I am a big fan of AlephZero because it is very close to the optimal totally ordered consensus and I like when people strive for perfection but I believe that causally ordered consensus mechanism will ultimately ...
@buonogaston @BarryFried1 @Aleph__Zero ... prove to be superior for a L0/L1 settlement layer as they give you more computational throughput and are also inherently more decentralized because you can tap into social consensus to secure the DLT and don't have to limit your validator set to a few dozen - hundred nodes.
@buonogaston @BarryFried1 @Aleph__Zero Nevertheless, there is still a need for totally ordered smart contracts especially in the setting of rollups and I would really like to use AlephZero's tech for L2 totally ordered smart contracts on IOTA at some point.
Currently, there are only two projects working on ...

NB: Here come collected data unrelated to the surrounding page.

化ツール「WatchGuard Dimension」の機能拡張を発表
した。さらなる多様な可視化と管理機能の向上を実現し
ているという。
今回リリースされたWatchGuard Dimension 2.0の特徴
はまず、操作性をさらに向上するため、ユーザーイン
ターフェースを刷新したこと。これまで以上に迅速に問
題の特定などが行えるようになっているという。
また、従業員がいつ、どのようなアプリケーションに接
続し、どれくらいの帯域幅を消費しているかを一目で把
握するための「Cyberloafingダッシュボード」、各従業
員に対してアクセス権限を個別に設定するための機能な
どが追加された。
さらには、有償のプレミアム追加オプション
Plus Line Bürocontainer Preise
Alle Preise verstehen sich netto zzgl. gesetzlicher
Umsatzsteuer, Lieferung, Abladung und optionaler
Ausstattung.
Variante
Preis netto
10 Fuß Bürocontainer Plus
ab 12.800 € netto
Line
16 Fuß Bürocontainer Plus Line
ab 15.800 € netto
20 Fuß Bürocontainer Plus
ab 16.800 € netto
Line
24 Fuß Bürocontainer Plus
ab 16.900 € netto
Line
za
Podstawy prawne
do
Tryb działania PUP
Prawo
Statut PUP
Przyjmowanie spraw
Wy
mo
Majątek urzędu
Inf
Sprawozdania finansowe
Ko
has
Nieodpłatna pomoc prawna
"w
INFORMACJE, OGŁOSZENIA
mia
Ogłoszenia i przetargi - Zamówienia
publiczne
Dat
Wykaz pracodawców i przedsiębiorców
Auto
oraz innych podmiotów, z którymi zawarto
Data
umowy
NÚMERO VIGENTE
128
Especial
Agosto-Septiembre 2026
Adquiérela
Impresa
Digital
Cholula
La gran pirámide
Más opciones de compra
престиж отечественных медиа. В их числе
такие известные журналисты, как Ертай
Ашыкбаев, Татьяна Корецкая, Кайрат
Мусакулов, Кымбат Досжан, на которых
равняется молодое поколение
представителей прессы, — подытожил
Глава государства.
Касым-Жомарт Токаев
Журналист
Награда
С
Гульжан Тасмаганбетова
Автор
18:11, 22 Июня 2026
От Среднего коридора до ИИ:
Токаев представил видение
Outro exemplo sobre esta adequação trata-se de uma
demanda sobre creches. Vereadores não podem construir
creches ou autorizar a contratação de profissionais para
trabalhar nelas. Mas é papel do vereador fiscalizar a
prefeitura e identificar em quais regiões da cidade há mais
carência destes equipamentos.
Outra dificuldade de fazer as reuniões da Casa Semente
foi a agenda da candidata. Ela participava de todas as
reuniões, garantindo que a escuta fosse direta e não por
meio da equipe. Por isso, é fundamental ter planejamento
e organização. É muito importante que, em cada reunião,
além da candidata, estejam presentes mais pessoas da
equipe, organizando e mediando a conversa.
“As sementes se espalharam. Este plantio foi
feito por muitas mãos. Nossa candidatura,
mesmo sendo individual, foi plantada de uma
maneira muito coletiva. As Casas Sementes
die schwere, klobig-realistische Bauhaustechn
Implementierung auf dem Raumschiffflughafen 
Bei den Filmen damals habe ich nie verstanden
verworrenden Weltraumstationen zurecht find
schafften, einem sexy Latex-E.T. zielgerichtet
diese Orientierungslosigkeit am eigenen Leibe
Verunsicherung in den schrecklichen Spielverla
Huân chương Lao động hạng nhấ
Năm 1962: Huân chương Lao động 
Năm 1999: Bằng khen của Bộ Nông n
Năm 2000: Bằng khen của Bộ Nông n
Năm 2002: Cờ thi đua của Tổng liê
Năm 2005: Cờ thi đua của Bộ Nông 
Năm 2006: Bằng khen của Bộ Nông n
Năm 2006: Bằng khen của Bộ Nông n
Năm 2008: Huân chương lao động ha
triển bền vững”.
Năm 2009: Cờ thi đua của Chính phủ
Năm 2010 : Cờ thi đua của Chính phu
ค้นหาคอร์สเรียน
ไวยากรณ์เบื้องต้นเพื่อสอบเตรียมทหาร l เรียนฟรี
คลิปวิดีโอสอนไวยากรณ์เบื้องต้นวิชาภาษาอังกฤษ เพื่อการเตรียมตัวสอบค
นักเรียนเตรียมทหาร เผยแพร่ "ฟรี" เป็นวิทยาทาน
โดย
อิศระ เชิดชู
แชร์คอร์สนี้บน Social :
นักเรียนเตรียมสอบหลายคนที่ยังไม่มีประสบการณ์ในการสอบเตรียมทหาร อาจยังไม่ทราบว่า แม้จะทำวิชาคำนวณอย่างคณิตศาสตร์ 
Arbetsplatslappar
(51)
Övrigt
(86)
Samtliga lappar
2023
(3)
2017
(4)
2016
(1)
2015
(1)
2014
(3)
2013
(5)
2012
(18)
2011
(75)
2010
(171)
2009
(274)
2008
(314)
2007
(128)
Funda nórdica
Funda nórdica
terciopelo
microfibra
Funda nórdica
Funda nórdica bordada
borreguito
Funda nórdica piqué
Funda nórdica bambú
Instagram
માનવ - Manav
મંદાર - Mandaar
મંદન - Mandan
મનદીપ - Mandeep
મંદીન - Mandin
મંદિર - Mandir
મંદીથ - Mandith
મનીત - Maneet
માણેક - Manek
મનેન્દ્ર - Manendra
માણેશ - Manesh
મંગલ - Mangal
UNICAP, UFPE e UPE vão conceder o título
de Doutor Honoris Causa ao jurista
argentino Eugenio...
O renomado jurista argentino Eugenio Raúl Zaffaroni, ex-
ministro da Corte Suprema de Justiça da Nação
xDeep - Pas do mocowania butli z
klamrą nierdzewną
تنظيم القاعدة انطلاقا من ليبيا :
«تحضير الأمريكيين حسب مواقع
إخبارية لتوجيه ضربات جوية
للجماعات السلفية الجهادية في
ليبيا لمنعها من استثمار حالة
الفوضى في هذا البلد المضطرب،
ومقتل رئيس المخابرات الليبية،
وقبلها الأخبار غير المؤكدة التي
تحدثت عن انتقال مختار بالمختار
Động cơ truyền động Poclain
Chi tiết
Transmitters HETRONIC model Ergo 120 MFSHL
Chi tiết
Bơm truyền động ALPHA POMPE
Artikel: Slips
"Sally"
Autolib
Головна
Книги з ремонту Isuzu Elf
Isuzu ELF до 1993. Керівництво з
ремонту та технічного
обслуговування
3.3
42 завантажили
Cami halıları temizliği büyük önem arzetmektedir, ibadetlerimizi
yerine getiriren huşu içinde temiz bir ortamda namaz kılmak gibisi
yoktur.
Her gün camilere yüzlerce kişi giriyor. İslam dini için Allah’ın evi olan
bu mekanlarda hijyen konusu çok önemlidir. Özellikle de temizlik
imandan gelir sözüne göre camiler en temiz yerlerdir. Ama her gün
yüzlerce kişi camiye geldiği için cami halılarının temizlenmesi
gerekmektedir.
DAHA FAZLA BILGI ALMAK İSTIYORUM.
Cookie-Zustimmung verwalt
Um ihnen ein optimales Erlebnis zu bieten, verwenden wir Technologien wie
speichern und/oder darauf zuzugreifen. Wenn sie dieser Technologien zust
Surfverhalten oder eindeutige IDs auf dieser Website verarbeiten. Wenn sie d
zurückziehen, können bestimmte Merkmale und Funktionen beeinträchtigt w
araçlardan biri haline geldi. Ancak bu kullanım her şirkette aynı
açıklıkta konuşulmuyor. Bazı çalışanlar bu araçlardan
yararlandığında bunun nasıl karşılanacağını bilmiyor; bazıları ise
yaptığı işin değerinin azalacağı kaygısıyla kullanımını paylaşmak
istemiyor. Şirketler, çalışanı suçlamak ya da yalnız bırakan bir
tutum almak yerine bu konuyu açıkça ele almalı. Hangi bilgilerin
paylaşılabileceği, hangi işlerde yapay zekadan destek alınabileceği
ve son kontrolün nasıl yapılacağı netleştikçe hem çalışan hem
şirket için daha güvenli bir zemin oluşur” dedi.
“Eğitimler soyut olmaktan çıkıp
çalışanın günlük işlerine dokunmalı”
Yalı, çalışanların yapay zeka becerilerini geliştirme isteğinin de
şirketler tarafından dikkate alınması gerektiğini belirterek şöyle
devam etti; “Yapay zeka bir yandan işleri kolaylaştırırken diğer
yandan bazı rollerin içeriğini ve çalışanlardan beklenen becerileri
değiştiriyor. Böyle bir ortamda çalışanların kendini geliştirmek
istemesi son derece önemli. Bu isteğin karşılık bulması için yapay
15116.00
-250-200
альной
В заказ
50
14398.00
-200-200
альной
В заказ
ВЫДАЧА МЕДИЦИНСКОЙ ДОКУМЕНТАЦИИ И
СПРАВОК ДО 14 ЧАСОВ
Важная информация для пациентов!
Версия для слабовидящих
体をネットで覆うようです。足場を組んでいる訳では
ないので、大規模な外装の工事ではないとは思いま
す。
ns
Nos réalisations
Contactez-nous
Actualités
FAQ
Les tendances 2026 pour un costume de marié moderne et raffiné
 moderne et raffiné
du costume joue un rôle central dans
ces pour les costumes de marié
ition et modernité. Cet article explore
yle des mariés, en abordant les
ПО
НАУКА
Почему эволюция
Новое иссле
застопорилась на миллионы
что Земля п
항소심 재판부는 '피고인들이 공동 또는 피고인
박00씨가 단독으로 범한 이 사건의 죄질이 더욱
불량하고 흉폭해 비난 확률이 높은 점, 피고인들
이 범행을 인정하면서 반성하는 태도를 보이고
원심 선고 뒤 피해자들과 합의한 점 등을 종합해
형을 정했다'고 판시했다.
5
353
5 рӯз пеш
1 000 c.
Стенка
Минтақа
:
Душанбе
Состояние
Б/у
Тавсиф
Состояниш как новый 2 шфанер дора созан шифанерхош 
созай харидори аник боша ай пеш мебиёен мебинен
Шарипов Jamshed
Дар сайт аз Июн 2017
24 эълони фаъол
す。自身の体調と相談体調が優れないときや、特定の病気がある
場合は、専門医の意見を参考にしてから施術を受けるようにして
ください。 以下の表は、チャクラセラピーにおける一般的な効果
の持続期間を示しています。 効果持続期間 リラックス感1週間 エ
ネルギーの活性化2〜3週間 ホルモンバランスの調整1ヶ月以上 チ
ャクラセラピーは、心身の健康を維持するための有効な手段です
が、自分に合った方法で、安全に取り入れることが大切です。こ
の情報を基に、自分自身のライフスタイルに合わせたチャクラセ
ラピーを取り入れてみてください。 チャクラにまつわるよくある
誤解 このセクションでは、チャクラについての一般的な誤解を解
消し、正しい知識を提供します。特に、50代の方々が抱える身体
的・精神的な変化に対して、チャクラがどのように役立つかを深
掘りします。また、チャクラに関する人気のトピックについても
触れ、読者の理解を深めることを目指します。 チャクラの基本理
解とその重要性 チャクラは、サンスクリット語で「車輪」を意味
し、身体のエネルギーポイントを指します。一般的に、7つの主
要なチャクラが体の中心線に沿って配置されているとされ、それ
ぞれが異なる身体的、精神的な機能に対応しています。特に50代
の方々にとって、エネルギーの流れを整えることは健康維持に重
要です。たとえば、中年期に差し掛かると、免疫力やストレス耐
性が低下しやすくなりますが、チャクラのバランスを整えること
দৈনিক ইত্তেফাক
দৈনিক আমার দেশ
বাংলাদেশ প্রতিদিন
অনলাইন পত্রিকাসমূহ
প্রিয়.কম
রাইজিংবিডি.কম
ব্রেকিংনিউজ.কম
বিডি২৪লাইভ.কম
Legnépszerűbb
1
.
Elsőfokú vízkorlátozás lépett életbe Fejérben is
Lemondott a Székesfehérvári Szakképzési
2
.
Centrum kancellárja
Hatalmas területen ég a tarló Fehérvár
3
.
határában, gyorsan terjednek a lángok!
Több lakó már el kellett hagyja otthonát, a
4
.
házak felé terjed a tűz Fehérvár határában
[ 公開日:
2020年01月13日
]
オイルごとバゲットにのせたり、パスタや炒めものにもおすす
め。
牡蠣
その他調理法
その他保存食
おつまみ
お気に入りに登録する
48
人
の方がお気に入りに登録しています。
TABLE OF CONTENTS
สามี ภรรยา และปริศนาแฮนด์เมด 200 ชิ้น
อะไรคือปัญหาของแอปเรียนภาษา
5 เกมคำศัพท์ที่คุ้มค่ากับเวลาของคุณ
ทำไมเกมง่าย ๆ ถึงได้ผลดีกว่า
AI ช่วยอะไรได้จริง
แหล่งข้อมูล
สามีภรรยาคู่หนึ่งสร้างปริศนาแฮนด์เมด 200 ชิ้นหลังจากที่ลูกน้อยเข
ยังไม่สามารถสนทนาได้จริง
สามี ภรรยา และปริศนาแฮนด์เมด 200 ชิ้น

@buonogaston @BarryFried1 @Aleph__Zero ... causally ordered DLTs:
- IOTA
- SUI
and both claim to ultimately be able to process an infinite amount of transactions per second (which is an almost natural consequence of extending multithreading to execution on multiple machines).
I don't just see SUI as the first ...
@buonogaston @BarryFried1 @Aleph__Zero ... real competitor to IOTA but I also see it as a validation of our line of thought. If you want to build something that is faster than anything that exists today, then you need a different execution model and not a way to totally order things faster.
So TL;DR: AlephZero ...
@buonogaston @BarryFried1 @Aleph__Zero ... is amazing but I "obviously" still believe in the design principles behind IOTA (namely the causally ordered consensus based on CRDT's).